The long, hot days of summer are a good time to review one popular Aesop Fable, especially in the context of retirement planning. Much like the fable "The Grasshopper and the Ant," a new LIMRA research report notes pre-retirees fall into two categories: those that have diligently prepared and saved for retirement (the ant) and those who have not (the grasshopper). The study finds that less than half of pre-retirees (aged 55-70) have adequately saved for retirement and, like the grasshopper, are likely to suffer the consequences in retirement–the "winter" of their lives.
According to the report, "Scaling the Pre-Retiree Market," the majority of the 30 million pre-retirees is woefully unprepared for retirement, so much so that it might change the essence of retirement. Consider the following:
- Just 30% of pre-retirees believe they are very prepared for retirement.
- Fifty-five percent have less than $100,000 in household investable assets.
- Participation rate for employer-based retirement plans is less than half for pre-retirees (55-64) in the private-sector workers. Overall, participation rate for full-time pre-retirees is 63%.
- While almost a third of pre-retirees say they have no plans of retiring, in a separate 2009 LIMRA study, 56% of retirees retired before they expected; 43% were involuntary. So the option may not be theirs.
- On average, pre-retirees across all household income levels have failed to save enough for retirement with 91% having lower-than-recommended asset-salary ratios. The average pre-retiree retiring within the next five years on has 43% of recommended savings in his or her current employer's retirement savings plan.
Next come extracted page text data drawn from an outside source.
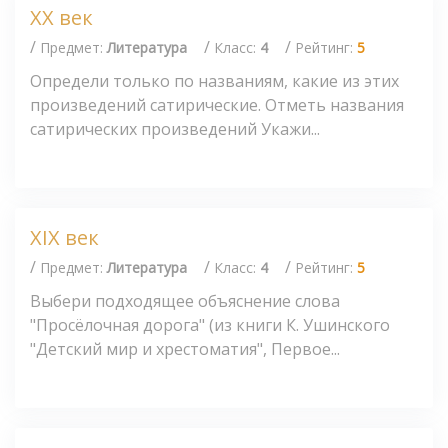
XX век
/
/
/
Предмет:
Литература
Класс:
4
Рейтинг:
5
Определи только по названиям, какие из этих
произведений сатирические. Отметь названия
сатирических произведений Укажи...
XIX век
/
/
/
Предмет:
Литература
Класс:
4
Рейтинг:
5
Выбери подходящее объяснение слова
"Просёлочная дорога" (из книги К. Ушинского
"Детский мир и хрестоматия", Первое...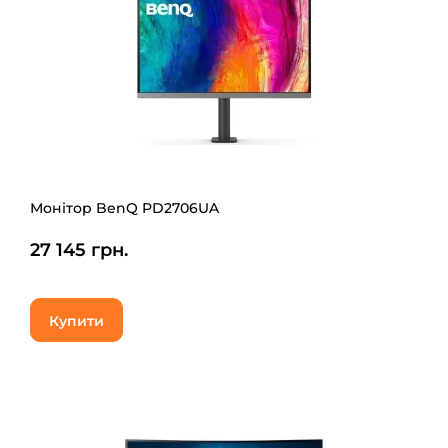
Монітор BenQ PD2706UA
27 145 грн.
Купити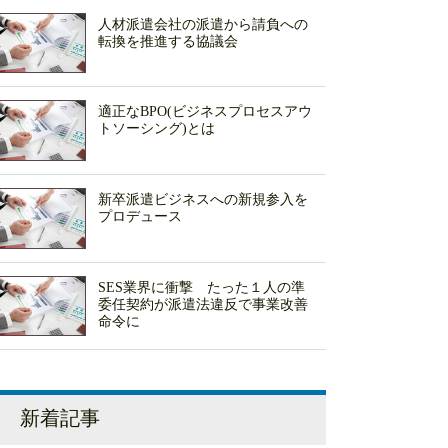
人材派遣会社の派遣から請負への
転換を推進する協議会
適正なBPO(ビジネスプロセスアウ
トソーシング)とは
新卒派遣ビジネスへの新規参入を
プロデュース
SES業界に衝撃 たった１人の準
委任契約が派遣法違反で事業改善
命令に
新着記事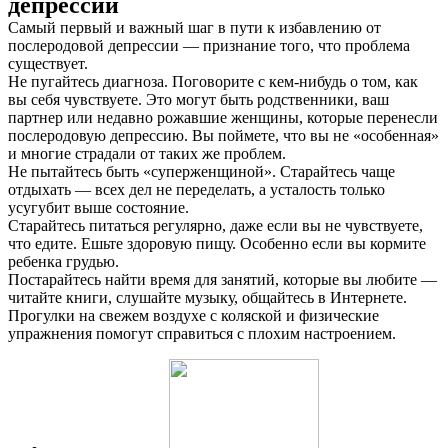
депрессии
Самый первый и важный шаг в пути к избавлению от
послеродовой депрессии — признание того, что проблема
существует.
Не пугайтесь диагноза. Поговорите с кем-нибудь о том, как
вы себя чувствуете. Это могут быть родственники, ваш
партнер или недавно рожавшие женщины, которые перенесли
послеродовую депрессию. Вы поймете, что вы не «особенная»
и многие страдали от таких же проблем.
Не пытайтесь быть «суперженщиной». Старайтесь чаще
отдыхать — всех дел не переделать, а усталость только
усугубит выше состояние.
О нас
Старайтесь питаться регулярно, даже если вы не чувствуете,
что едите. Ешьте здоровую пищу. Особенно если вы кормите
Услуги
ребенка грудью.
Постарайтесь найти время для занятий, которые вы любите —
Акции
читайте книги, слушайте музыку, общайтесь в Интернете.
Прогулки на свежем воздухе с коляской и физические
Отзывы
упражнения помогут справиться с плохим настроением.
Статьи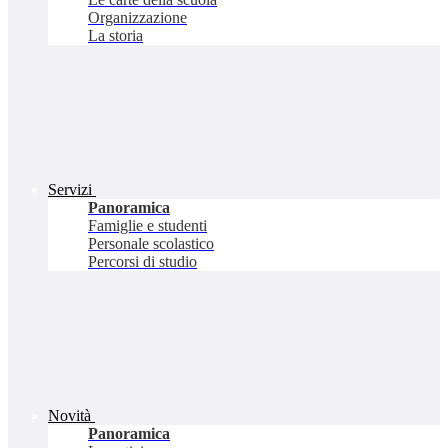
Organizzazione
La storia
Servizi
Panoramica
Famiglie e studenti
Personale scolastico
Percorsi di studio
Novità
Panoramica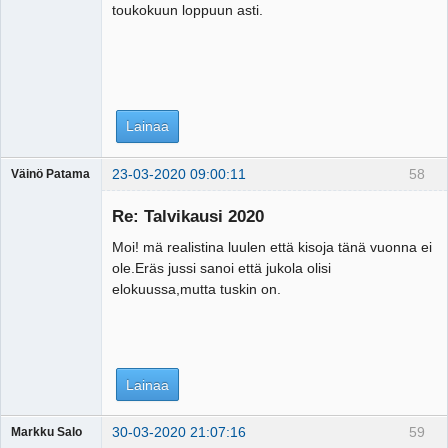
toukokuun loppuun asti.
Lainaa
23-03-2020 09:00:11
58
Väinö Patama
Vierailija
Re: Talvikausi 2020
Moi! mä realistina luulen että kisoja tänä vuonna ei
ole.Eräs jussi sanoi että jukola olisi
elokuussa,mutta tuskin on.
Lainaa
30-03-2020 21:07:16
59
Markku Salo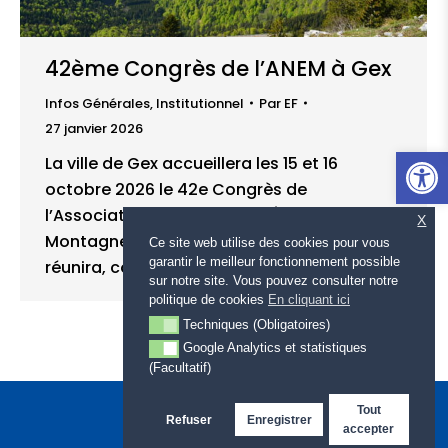
42ème Congrès de l’ANEM à Gex
Infos Générales
,
Institutionnel
Par
EF
27 janvier 2026
Ouvrir l
La ville de Gex accueillera les 15 et 16
octobre 2026 le 42e Congrès de
l’Association Nationale des Élus de la
X
Montagne (ANEM). Cet événement national
Ce site web utilise des cookies pour vous
garantir le meilleur fonctionnement possible
réunira, comme chaque année,…
sur notre site. Vous pouvez consulter notre
politique de cookies
En cliquant ici
Techniques (Obligatoires)
Techniques (Obligatoires)
Google Analytics et statistiques
Google Analytics et statistiques (Facultatif)
(Facultatif)
Tout
Refuser
Enregistrer
accepter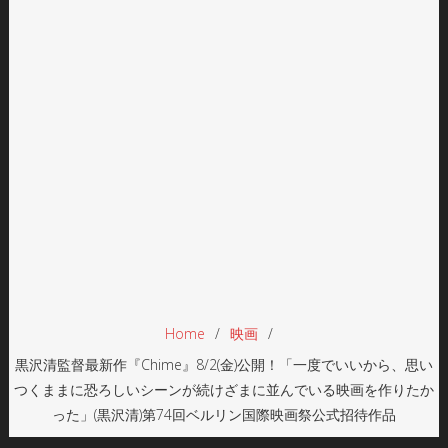
Home
映画
黒沢清監督最新作『Chime』8/2(金)公開！「一度でいいから、思い
つくままに恐ろしいシーンが続けざまに並んでいる映画を作りたか
った」(黒沢清)第74回ベルリン国際映画祭公式招待作品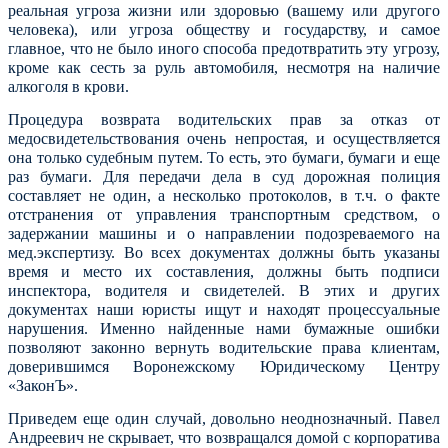
реальная угроза жизни или здоровью (вашему или другого
человека), или угроза обществу и государству, и самое
главное, что не было иного способа предотвратить эту угрозу,
кроме как сесть за руль автомобиля, несмотря на наличие
алкоголя в крови.
Процедура возврата водительских прав за отказ от
медосвидетельствования очень непростая, и осуществляется
она только судебным путем. То есть, это бумаги, бумаги и еще
раз бумаги. Для передачи дела в суд дорожная полиция
составляет не один, а несколько протоколов, в т.ч. о факте
отстранения от управления транспортным средством, о
задержании машины и о направлении подозреваемого на
мед.экспертизу. Во всех документах должны быть указаны
время и место их составления, должны быть подписи
инспектора, водителя и свидетелей. В этих и других
документах наши юристы ищут и находят процессуальные
нарушения. Именно найденные нами бумажные ошибки
позволяют законно вернуть водительские права клиентам,
доверившимся Воронежскому Юридическому Центру
«ЗаконЪ».
Приведем еще один случай, довольно неоднозначный. Павел
Андреевич не скрывает, что возвращался домой с корпоратива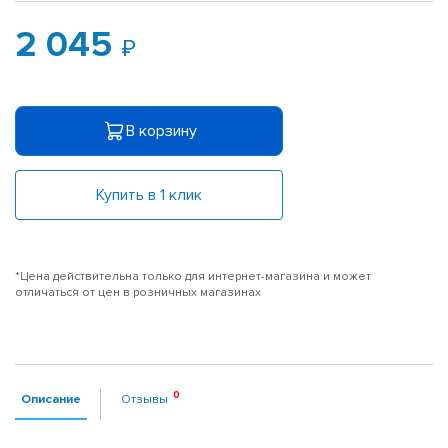
2 045
В корзину
Купить в 1 клик
*Цена действительна только для интернет-магазина и может
отличаться от цен в розничных магазинах
Описание
Отзывы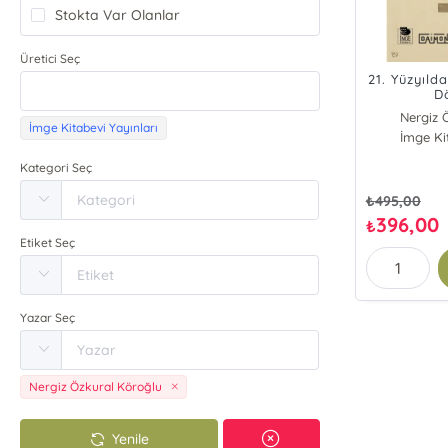
Stokta Var Olanlar
Üretici Seç
21. Yüzyıld
D
Nergiz 
İmge Kitabevi Yayınları
İmge Ki
Se
Kategori Seç
₺
495,00
396,00
₺
Etiket Seç
Yazar Seç
Nergiz Özkural Köroğlu
Yenile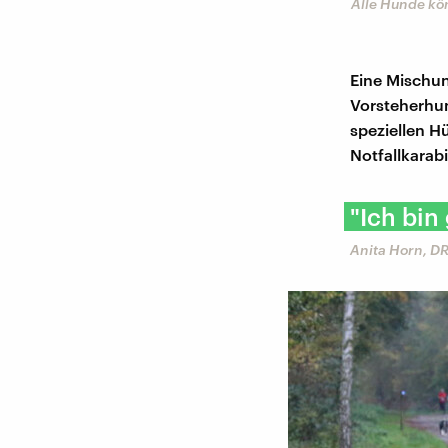
Alle Hunde kö
Eine Mischu
Vorsteherhu
speziellen H
Notfallkarab
"Ich bin
Anita Horn, D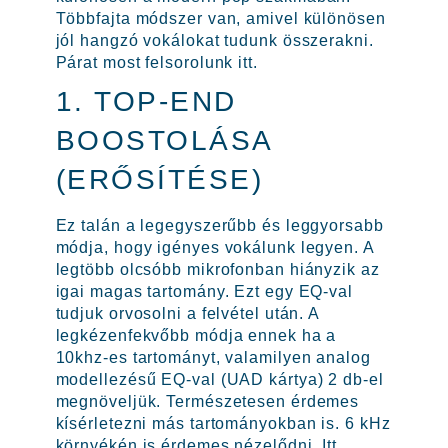
Többfajta módszer van, amivel különösen
jól hangzó vokálokat tudunk összerakni.
Párat most felsorolunk itt.
1. TOP-END
BOOSTOLÁSA
(ERŐSÍTÉSE)
Ez talán a legegyszerűbb és leggyorsabb
módja, hogy igényes vokálunk legyen. A
legtöbb olcsóbb mikrofonban hiányzik az
igai magas tartomány. Ezt egy EQ-val
tudjuk orvosolni a felvétel után. A
legkézenfekvőbb módja ennek ha a
10khz-es tartományt, valamilyen analog
modellezésű EQ-val (UAD kártya) 2 db-el
megnöveljük. Természetesen érdemes
kísérletezni más tartományokban is. 6 kHz
környékén is érdemes nézelődni. Itt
- There is a consensus among pre-retirees that they will need 65-70% of current income in retirement. Only 43% of pre-retirees are confident that they will be able to achieve their desired retirement lifestyle (younger women and lower-income pre-retirees are less confident).
Yet, unlike the unprepared grasshopper, there is an opportunity for pre-retirees to improve their position in retirement through "catch-up" contributions and comprehensive financial planning. LIMRA studies find that six in 10 pre-retirees have household incomes that exceed $50,000, with a median net worth of almost $250,000. Financial services companies should take note that this population controls $16 trillion in net worth, which will grow over the next 15 years.
Pre-retirees face many significant risks that could put their retirement plans in jeopardy. Addressing the risks of longevity, health care costs, debt, investment fluctuation, disability and changes in marital status or employment are critical for developing a realistic retirement plan. Unfortunately, pre-retirees lack the education or know-how to tackle these issues on their own.